Eri Maruyama

Evaluation of increasing rates in eddy-current loss of the motor due to carrier frequency

This paper describes that a theoretical formula for evaluating loss ratio in eddy current of a permanent magnet (PM) motor fed by a PWM inverter is proposed. A formula for evaluating the increasing rates of eddy-current loss in iron core due to carrier frequency corresponding to inverter output parameters (i.e., DC-bus-voltage, modulation index and modulation methods) are derived. Calculated and measured increasing rates of eddy-current loss in iron core were compared. According to the results of this comparison, the difference between the calculated and measured results is within 10 % when the modulation index is less than 0.7. The increasing tendencies of the calculated and measured increasing rates of eddy current loss agree well. The proposed theoretical formula can be applied for improving the efficiency of motor-inverter drive systems.

Circulating current in parallel connected stator windings due to rotor eccentricity in permanent magnet motors

Rotor eccentricity in permanent magnet (PM) motors produces a voltage imbalance between parallel circuits that then creates a circulating current. This circulating current causes conduction loss, which is one of the stray losses in motors. The conduction losses of circulating currents need to be reduced in order to make PM more highly efficient. This paper describes the effect of neutral point connections on circulating current caused by static rotor eccentricity in a PM motor, as the circulating current depends on the use of neutral point connections in stator windings. We developed a theoretical expression for a circulating current with a closed circuit and compared its validity with that of measured results. The results of how well the connections of neutral points reduced the circulating current loss are provided.

Explicit criteria for reluctance torque utility of permanent magnet motors

This paper presents an explicit criteria for reluctance torque utility of permanent magnet (PM) motors. The criteria can be quantified by PM flux linkage Ψ_p of stator phase windings, and current I, as well as direct- and quadrature-axis inductance L_d and L_q.
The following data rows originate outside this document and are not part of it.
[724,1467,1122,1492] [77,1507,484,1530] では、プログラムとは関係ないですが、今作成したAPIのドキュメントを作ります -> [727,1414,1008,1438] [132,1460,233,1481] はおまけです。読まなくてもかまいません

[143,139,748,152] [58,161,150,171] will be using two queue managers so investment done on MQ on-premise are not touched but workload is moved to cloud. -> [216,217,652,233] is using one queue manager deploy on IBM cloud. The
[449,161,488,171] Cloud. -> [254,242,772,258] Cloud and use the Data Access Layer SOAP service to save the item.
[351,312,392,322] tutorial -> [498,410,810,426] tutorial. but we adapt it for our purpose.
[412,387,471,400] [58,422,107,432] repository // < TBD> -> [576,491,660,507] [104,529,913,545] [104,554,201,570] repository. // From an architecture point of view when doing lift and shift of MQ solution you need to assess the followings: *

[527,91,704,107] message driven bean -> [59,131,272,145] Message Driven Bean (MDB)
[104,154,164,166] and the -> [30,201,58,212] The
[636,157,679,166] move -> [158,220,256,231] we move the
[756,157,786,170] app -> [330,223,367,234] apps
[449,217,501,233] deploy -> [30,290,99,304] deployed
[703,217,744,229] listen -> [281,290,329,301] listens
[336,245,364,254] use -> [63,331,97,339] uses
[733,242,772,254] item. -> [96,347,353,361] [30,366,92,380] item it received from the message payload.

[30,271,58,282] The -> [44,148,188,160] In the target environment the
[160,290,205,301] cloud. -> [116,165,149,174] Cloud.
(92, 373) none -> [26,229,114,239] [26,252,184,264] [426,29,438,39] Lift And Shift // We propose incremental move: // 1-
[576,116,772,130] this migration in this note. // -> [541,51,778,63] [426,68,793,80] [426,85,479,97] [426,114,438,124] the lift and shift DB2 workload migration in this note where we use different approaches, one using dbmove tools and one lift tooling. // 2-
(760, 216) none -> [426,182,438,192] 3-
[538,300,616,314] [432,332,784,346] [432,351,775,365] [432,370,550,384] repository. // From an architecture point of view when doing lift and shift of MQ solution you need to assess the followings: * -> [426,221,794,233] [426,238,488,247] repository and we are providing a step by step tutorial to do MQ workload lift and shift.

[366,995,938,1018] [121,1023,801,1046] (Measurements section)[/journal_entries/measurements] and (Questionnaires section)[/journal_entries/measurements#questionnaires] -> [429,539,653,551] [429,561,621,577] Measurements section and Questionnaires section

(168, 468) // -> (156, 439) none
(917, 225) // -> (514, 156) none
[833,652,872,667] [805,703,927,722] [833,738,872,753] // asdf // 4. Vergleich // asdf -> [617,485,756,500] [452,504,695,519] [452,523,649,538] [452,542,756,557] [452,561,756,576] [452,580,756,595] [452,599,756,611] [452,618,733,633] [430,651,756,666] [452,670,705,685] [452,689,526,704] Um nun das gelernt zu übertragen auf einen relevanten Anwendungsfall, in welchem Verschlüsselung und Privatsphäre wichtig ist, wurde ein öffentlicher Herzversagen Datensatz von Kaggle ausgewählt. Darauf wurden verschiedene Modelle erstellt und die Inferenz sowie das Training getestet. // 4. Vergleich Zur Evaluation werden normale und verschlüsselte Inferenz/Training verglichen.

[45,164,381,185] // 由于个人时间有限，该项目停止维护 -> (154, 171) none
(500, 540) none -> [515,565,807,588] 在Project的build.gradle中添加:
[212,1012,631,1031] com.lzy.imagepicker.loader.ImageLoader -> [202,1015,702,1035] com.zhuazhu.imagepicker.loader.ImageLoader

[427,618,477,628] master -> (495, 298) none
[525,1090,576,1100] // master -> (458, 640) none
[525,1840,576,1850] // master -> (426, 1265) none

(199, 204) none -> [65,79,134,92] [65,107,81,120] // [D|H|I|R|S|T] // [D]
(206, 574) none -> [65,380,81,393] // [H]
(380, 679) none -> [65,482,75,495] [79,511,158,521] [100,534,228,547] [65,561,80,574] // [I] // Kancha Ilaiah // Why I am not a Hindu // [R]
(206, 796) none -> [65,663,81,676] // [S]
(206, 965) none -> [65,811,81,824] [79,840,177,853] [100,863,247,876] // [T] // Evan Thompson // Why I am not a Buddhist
Through both theoretical formula and experiments, it is proved that the motor with large Ψ_p can utilize little reluctance torque even if the salient-pole ratio L_q/L_d is over 2.0. In such a case, the large salient-pole ratio only leads to an increase in iron loss and hence a decrease in motor efficiency. The invented criteria helps one to understand the property inherent in each motor, and also indicates that in the above case selecting the rotor geometry with less saliency can improve the efficiency. Results are given for two types of 4-pole prototype motors with P_N = 0.6 kW, n_N = 3600 min^-1, Y-connection.